Intanto pare di poter dire, alla luce degli atti e senza anticipare giudizi, che resta ancora irrisolto il tema di un compiuto assetto della rappresentanza e rappresentatività sindacale almeno in ambito aziendale, cui la recente sentenza della Corte costituzionale n.156 del 2025 -ancora una volta operando una supplenza necessitata-   ha dato qualche risposta di grande valore ma non certo di completa definizione della complessa materia. Di tale difficoltà è prova l’invito che la Corte ha rivolto al Legislatore affinché provveda a “delineare un assetto normativo” idoneo a superare le incertezze e le difficoltà che caratterizzano il quadro attuale e chiariscano un adeguato criterio di accesso alla tutela promozionale delle Organizzazioni dei lavoratori. Sussistono fondati dubbi sull’accoglimento di tale invito sia perché il tempo rimanente della legislatura sembra ridursi sempre più, sia perché analoghe sollecitazioni svolte negli anni passati, anche su materie diverse dal diritto del lavoro, non hanno ancora sortito effetti.

Per le stesse ragioni si può dire che pare nella sostanza accantonata la prospettiva di porre effettive limitazioni alla diffusione dei contratti-pirata e dei loro effetti di distorsione del mercato del lavoro e di compressione dei livelli retributivi.

Parimenti significativa pare, poi, la vicenda dell’accantonamento della discussione sulla proposta di legge in materia di congedo paterno paritario. Si trattava, e si tratta, di materia sulla quale pareva, e pare, possibile una convergenza anche fra le opposte forze politiche presenti in Parlamento; e la mancata approvazione sembra doversi ascrivere, ancora una volta, al “rumore di fondo” che poi sfocia in un nulla di fatto.

Non è fuor di luogo, quindi, dire che in questi ultimi tempi, per quanto riguarda  le riforme vere ed efficaci nel contesto lavoristico, si è registrato molto rumore e poco costrutto.

Un evento tutt’altro che vuoto, invece, si è prodotto nelle ultime settimane in altro contesto diverso dal quadro nazionale ed è costituito dalla emanazione della Enciclica papale Magnifica Humanitas. Il cui clamore, del tutto giustificato, risiede non solo nel carisma dell’Autore ma soprattutto nella rilevanza della riflessione prioritaria che in essa è riservata alla condizione della persona che lavora, alle tutele che ad essa devono essere prestate e alla giustizia sociale.

Si tratta di una nuova formulazione della Dottrina Sociale della Chiesa cattolica che ,tuttavia, si rivolge a tutti, indipendentemente dal loro orientamento religioso, politico, ideologico scientifico. Per tale motivo v’è da ritenere ritiene che l’Enciclica costituisca una pietra miliare nella riflessione anche per il futuro da parte di quanti si occupano di diritto del lavoro per motivi di governo pubblico, di studio, di attività produttiva.
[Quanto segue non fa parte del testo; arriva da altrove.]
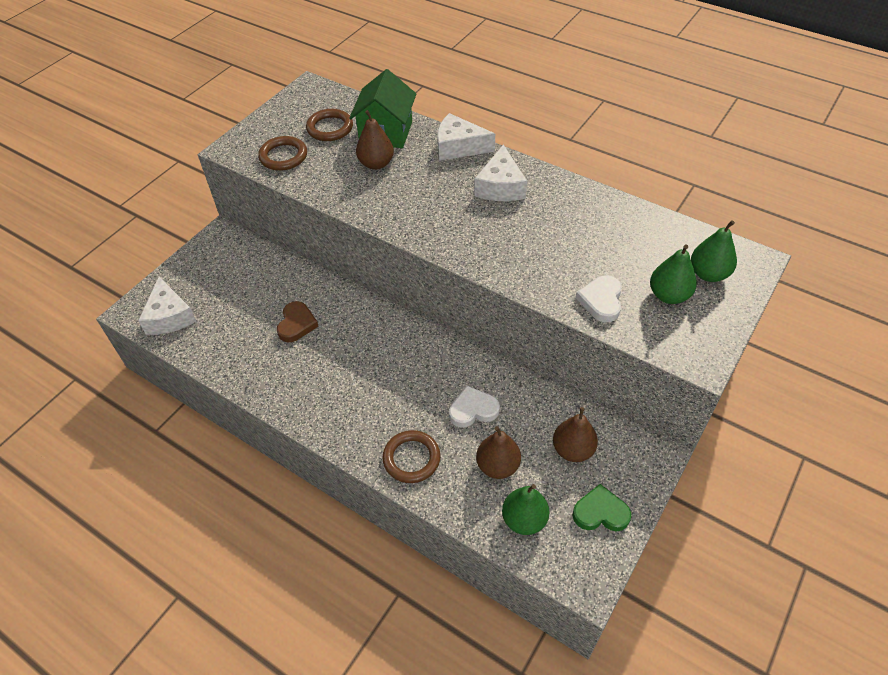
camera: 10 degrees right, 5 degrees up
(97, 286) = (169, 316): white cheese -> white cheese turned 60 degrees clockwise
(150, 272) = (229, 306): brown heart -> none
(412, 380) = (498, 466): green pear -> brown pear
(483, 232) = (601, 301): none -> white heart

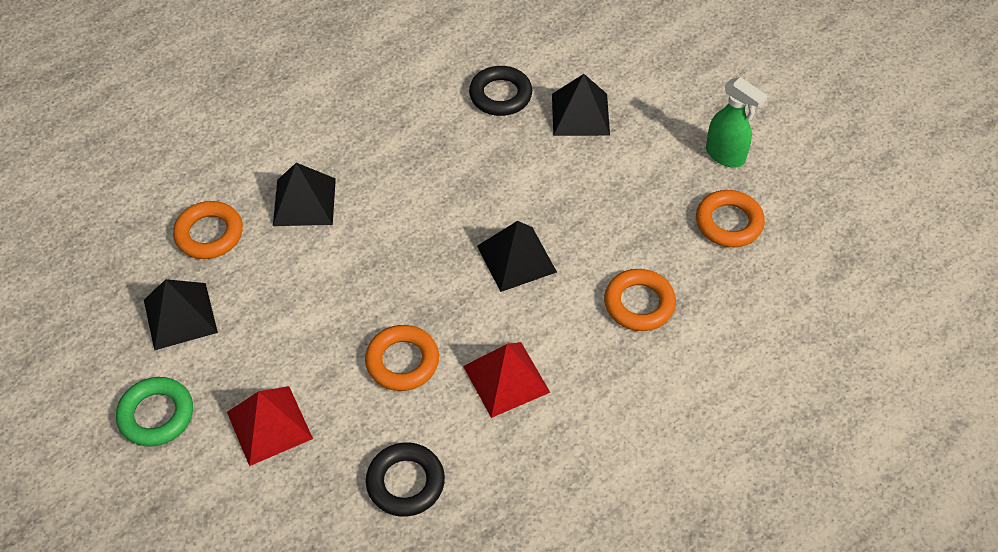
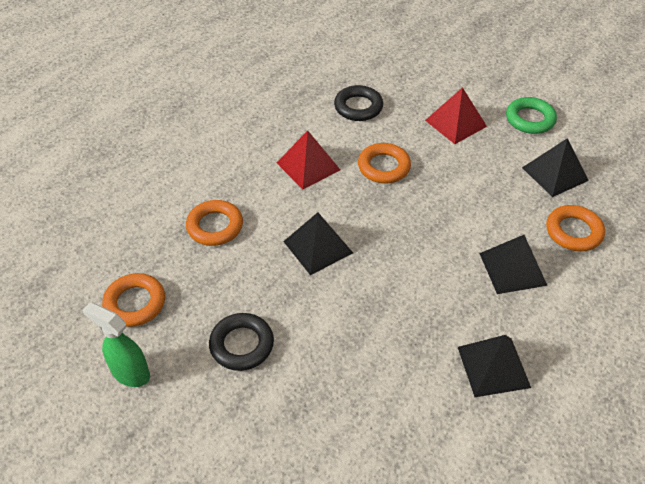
camera: 170 degrees right, 5 degrees down
(500, 95) = (370, 412): black ring -> black ring (242, 345)
(580, 114) = (281, 401): black pyramid -> black pyramid (493, 367)

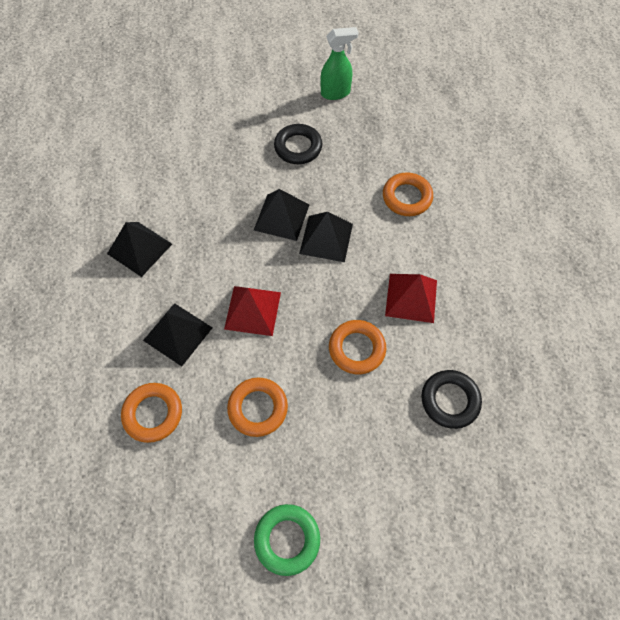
camera: 135 degrees right, 15 degrees up
(135, 303) = (383, 121): orange ring -> orange ring (258, 408)
(456, 123) = (349, 462): red pyramid -> red pyramid (252, 310)
(555, 174) = (211, 474): black pyramid -> black pyramid (281, 217)

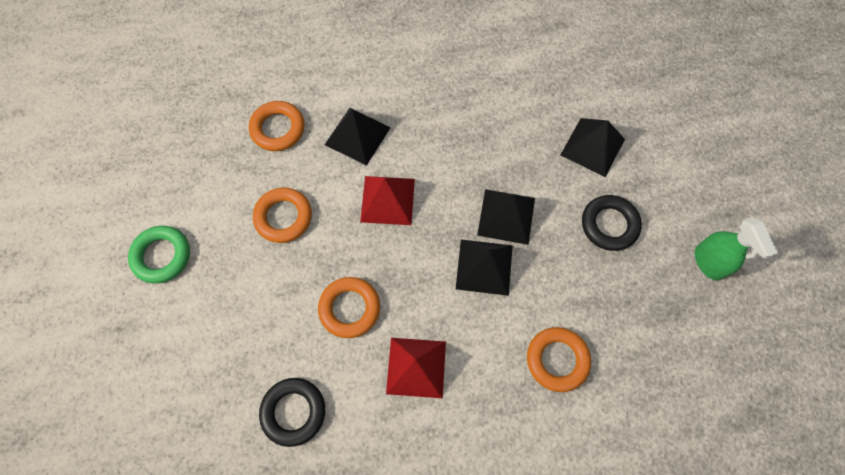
camera: 85 degrees right, 5 degrees up
(139, 248) = (449, 86): black pyramid -> black pyramid (592, 147)

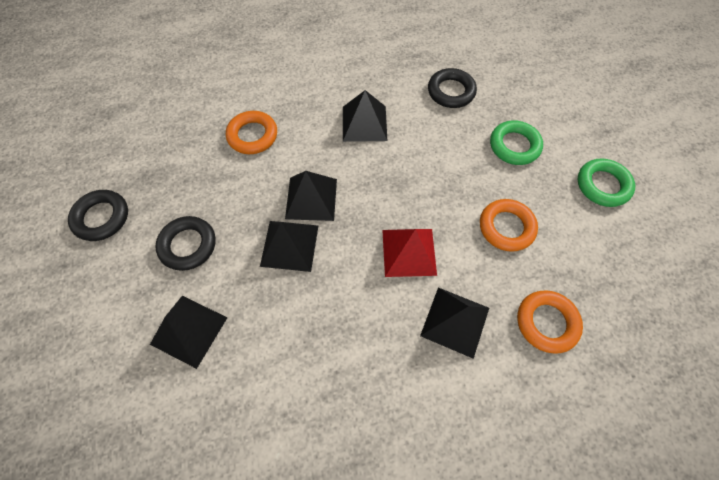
camera: 175 degrees right, 5 degrees down
(240, 316) = (514, 146): none -> green ring
(349, 308) = (425, 158): orange ring -> none
(416, 367) = (364, 123): red pyramid -> black pyramid
(708, 263) = (102, 217): green spray bottle -> black ring

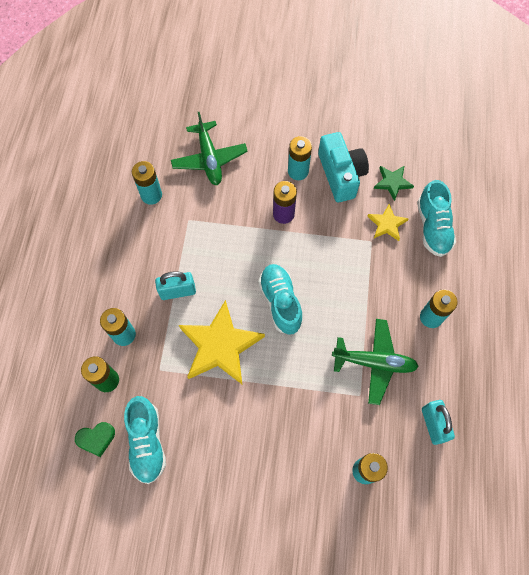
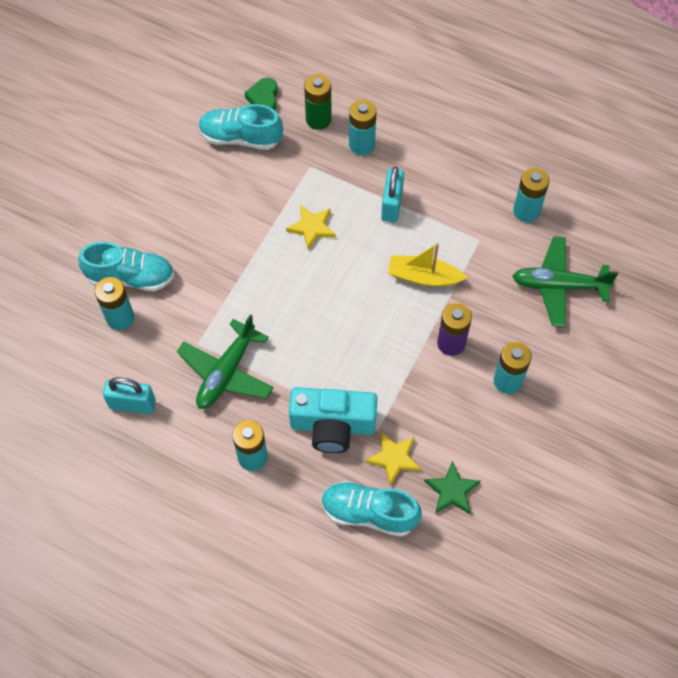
camera: 110 degrees right, 5 degrees down
(220, 346) = (312, 227): yellow star -> yellow star, size x0.51
(235, 248) = (423, 277): none -> yellow boat
(280, 302) = (338, 301): turquoise shoe -> turquoise shoe (131, 277)
(341, 175) = (485, 431): turquoise camera -> turquoise camera (332, 425)

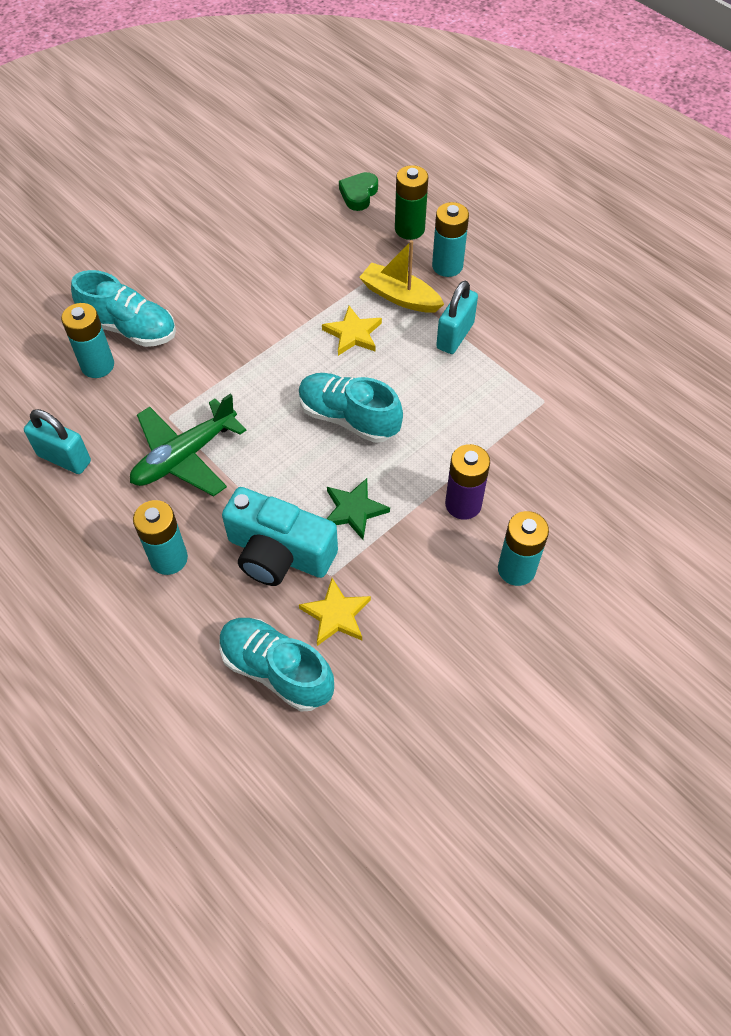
camera: 20 degrees right, 5 degrees down
(240, 138) = (316, 225): turquoise shoe -> turquoise shoe (348, 418)
(423, 277) = (460, 421): yellow boat -> yellow boat (400, 296)
(452, 490) = (392, 678): green star -> green star (354, 510)
(526, 211) = (615, 385): turquoise battery -> none
(559, 286) = (624, 479): green plane -> none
A parte singoli passaggi, sui quali si rinvia alla riflessione a più voci ospitata su LDE qui di seguito, in particolare, colpisce la immediata precettività  dell’Enciclica laddove, al n.5,afferma che “È necessario adottare strumenti normativi adeguati, capaci di tutelare la giustizia e di contenere gli effetti distorsivi del potere tecnologico”.

E laddove si aggiunge (al n.77) che “Per la comunità cristiana, la giustizia sociale è una forma concreta di sequela di Gesù e di fedeltà al suo "Vangelo".

Non si tratta di meri auspici ma di imperativi che interpellano in modo particolare gli amministratori pubblici di ispirazione cattolica, che certamente  sentiranno un fremito di coscienza ,cui è auspicabile seguano atti concreti.

V’è da sperare che per tale via il “molto rumore per nulla” si attenui e ad esso subentri una concreta operosità.